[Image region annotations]
* * *
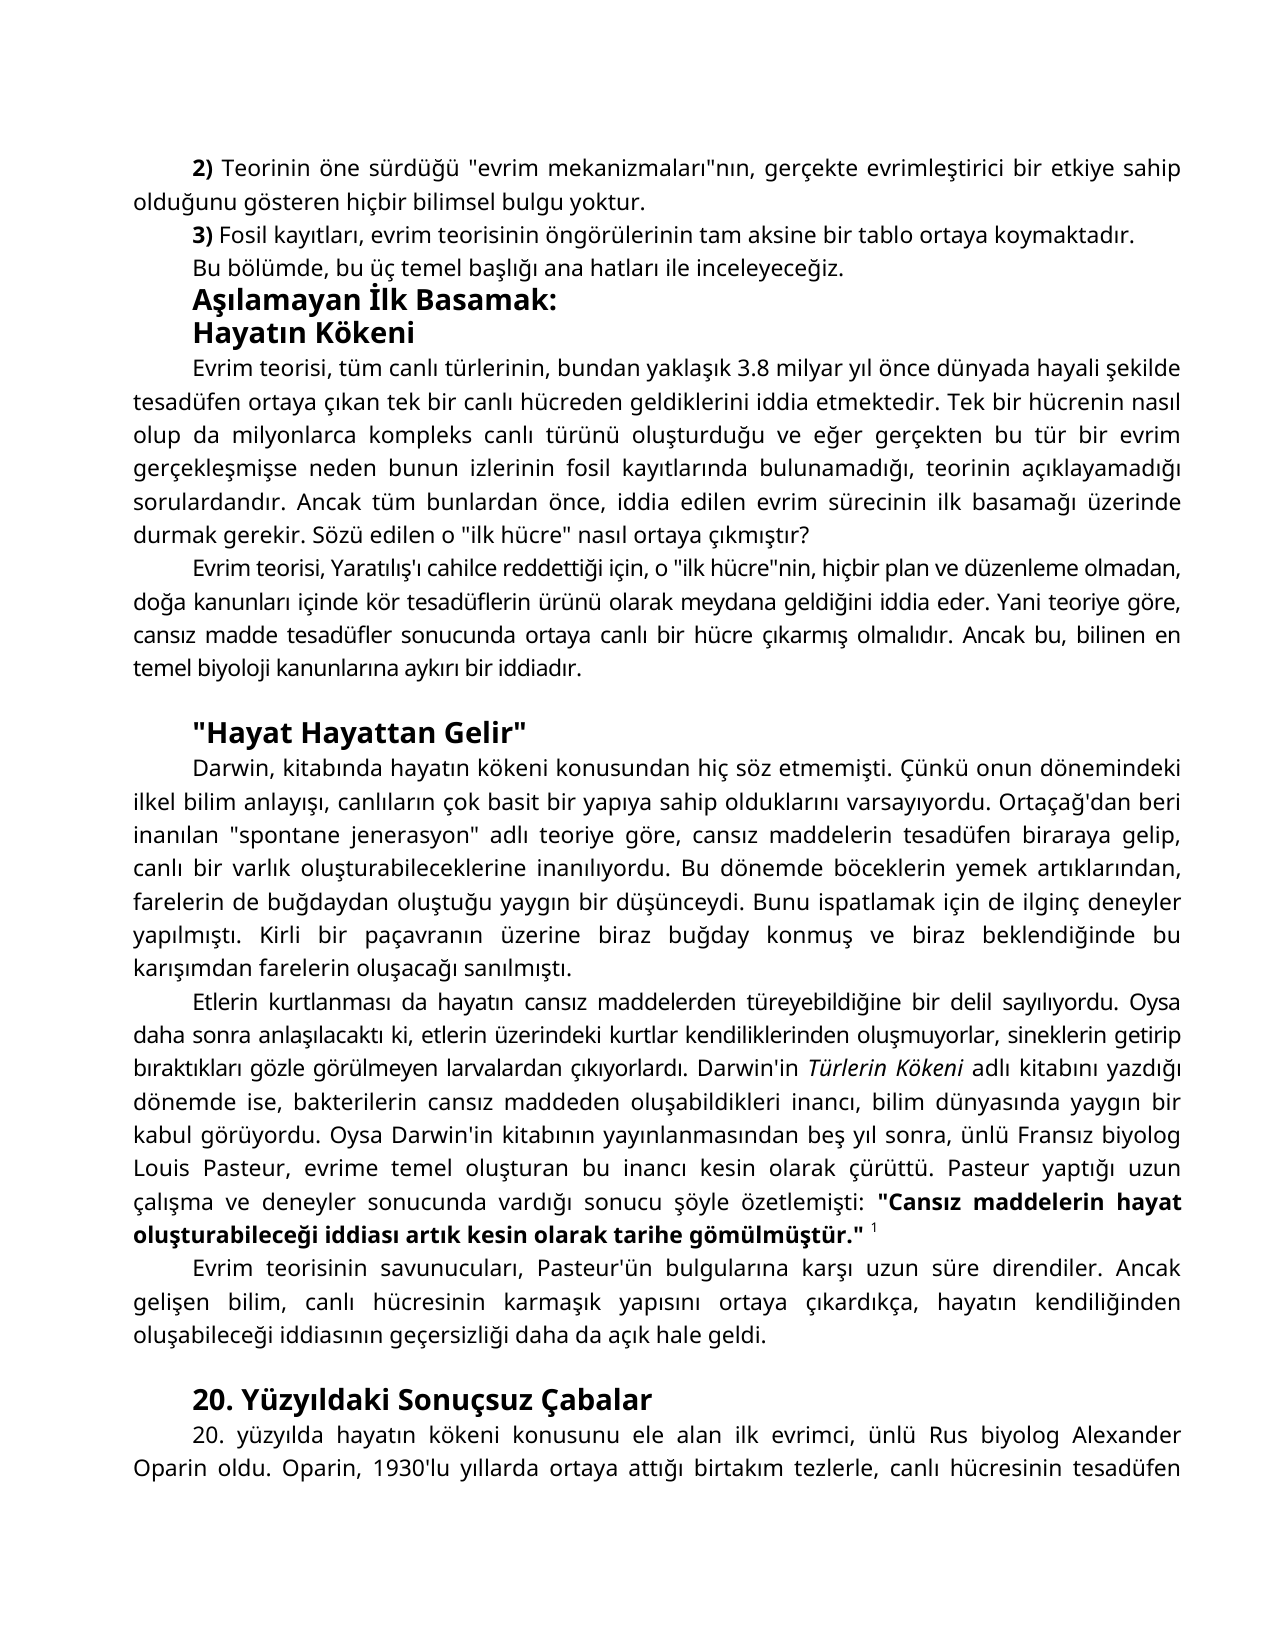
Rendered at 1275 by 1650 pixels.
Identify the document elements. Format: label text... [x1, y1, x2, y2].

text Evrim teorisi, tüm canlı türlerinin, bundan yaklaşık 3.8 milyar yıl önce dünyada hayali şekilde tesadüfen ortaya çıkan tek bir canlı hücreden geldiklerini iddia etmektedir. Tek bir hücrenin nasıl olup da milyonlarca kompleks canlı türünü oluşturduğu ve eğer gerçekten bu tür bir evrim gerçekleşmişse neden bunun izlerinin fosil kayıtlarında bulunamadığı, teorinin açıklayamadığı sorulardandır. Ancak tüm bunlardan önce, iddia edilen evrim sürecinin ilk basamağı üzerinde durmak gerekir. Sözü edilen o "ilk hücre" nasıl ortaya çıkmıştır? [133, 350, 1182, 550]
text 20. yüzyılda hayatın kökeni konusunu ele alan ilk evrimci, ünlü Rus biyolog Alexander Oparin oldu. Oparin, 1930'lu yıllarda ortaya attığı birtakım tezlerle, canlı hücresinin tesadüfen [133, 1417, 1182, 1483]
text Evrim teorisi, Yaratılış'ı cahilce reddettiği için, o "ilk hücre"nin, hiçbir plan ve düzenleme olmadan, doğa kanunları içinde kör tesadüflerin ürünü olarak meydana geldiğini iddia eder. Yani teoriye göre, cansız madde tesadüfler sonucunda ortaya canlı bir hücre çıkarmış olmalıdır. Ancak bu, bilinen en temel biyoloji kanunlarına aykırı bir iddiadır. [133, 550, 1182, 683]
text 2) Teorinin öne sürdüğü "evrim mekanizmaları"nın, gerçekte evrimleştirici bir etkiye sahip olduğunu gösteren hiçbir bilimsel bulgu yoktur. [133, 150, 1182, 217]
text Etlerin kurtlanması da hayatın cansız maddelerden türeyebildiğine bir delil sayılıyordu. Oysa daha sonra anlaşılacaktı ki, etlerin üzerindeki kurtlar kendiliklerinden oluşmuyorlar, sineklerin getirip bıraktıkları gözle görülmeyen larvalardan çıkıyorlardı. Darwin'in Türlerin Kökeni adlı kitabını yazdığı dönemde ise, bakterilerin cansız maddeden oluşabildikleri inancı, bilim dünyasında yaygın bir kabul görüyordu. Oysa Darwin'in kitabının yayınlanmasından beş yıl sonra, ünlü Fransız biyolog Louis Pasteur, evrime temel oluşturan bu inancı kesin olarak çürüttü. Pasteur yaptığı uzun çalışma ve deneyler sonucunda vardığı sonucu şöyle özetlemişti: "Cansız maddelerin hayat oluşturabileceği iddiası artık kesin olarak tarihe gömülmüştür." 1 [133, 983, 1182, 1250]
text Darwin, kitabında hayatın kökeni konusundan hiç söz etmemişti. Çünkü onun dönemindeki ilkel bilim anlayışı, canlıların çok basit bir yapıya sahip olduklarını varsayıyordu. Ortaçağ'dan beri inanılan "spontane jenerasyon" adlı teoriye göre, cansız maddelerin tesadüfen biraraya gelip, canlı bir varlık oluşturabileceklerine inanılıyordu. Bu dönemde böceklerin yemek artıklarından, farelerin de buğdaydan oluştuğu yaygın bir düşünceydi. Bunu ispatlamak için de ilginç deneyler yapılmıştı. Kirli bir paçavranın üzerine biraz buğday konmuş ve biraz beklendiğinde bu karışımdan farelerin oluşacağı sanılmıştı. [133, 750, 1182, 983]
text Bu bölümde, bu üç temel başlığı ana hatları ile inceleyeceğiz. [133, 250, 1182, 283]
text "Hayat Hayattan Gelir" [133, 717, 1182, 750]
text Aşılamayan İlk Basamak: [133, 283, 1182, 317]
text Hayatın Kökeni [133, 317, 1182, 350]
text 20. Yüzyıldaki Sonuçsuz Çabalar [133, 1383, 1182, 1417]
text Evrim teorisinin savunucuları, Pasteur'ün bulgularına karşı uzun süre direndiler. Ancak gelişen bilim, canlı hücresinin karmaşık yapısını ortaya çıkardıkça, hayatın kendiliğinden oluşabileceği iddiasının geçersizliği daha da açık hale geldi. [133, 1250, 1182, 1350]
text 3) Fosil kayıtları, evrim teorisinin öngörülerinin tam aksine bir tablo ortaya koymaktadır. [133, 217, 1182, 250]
* * *
> _Your task_: Please rewrite the stretch from the start of the entries through the line containing "Identify the document", substituting "Displayed" for "Rendered" and keeping everything else the same. Leave out the pictures.

> _Finished exercise_:
Displayed at 1275 by 1650 pixels.
Identify the document elements. Format: label text... [x1, y1, x2, y2].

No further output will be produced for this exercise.